La culture générale, représente ce qui rapproche et unit les hommes tandis que la profession représente trop souvent ce qui les sépare. Une culture générale solide doit donc servir de base à la spécialisation professionnelle et se poursuivre pendant l’apprentissage de telle sorte que la formation de l’homme ne soit pas limitée et entravée par celle du technicien. Dans un Etat démocratique, où tout travailleur est citoyen, il est indispensable que la spécialisation ne soit pas un obstacle à la compréhension de plus vastes problèmes et qu’une large et solide culture libère, l’homme des étroites limitations du technicien.

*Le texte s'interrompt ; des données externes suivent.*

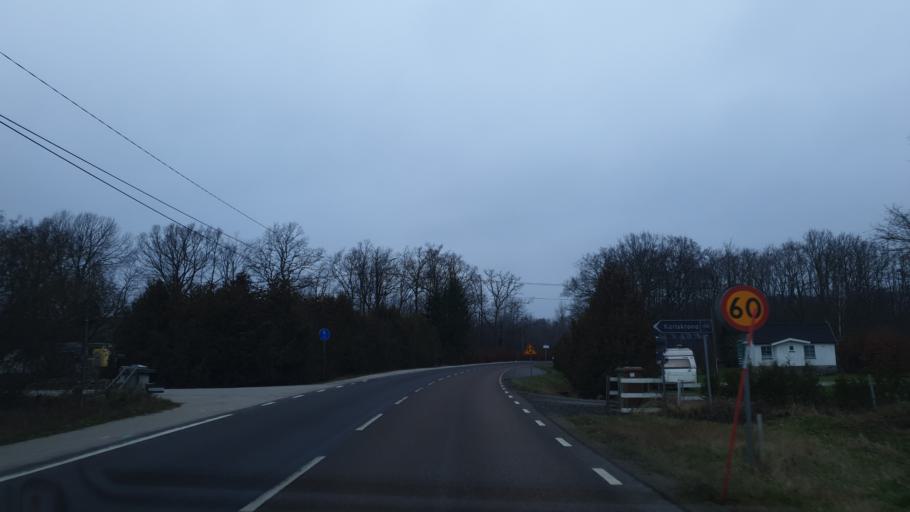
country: SE
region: Blekinge
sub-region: Karlskrona Kommun
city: Jaemjoe
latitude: 56.1828
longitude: 15.7198
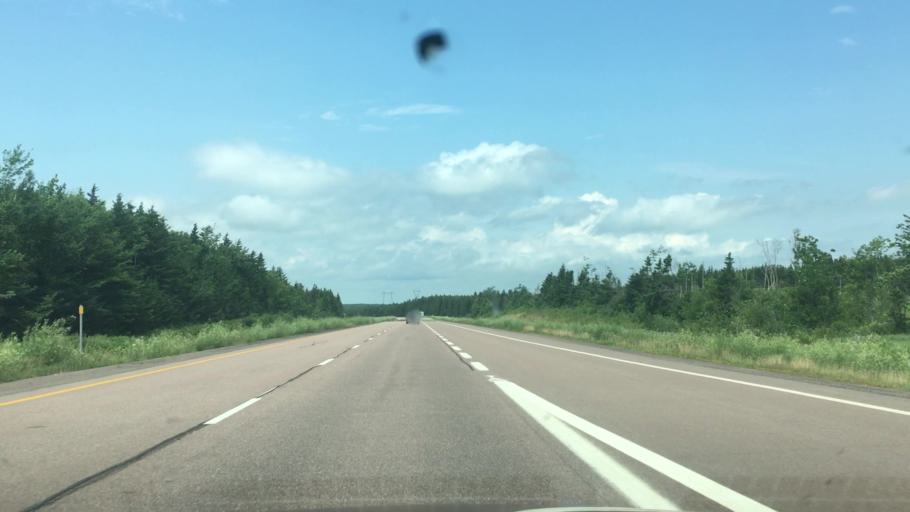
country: CA
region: New Brunswick
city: Sackville
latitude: 45.9622
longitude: -64.4190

C’est pourquoi le rôle de l’école ne doit pas se borner à éveiller le goût de la culture pendant la période de la scolarité obligatoire, quelle qu’en soit la durée. L’organisation nouvelle de l’enseignement doit permettre le perfectionnement continu du citoyen et du travailleur. En tout lieu, des immenses agglomérations urbaines jusqu’aux plus petits hameaux, l’école doit être un centre de diffusion de la culture. Par une adaptation exacte aux conditions régionales et aux besoins locaux, elle doit permettre à tous le perfectionnement de la culture. Dépositaire de la pensée, de l’art, de la civilisation passée, elle doit les transmettre en même temps qu’elle est l’agent actif du progrès et de la modernisation. Elle doit être le point de rencontre, l’élément de cohésion qui assure la continuité du passé et de l’avenir.

[…]

Les programmes étant fixés pour chaque âge et selon chaque orientation des enfants, il appartiendra aux méthodes d’en ajuster l’exécution aux capacités de chacun. Les méthodes à utiliser sont les méthodes actives, c’est-à-dire celle qui s’efforcent d’en appeler pour chaque connaissance ou discipline aux initiatives des enfants eux-mêmes. Elles alterneront le travail individuel et le travail par équipes, l’un l’autre étant susceptibles de mettre en jeu les différentes aptitudes de l’enfant, tantôt en lui faisant affronter avec ses ressources propres les difficultés de l’étude, et tantôt en lui faisant choisir un rôle particulier et une responsabilité personnelle dans l’œuvre collective. Ainsi se révéleront ses capacités intellectuelles et sociales, et la place laissée à sa spontanéité fera de l’enseignement reçu un enseignement sur mesure.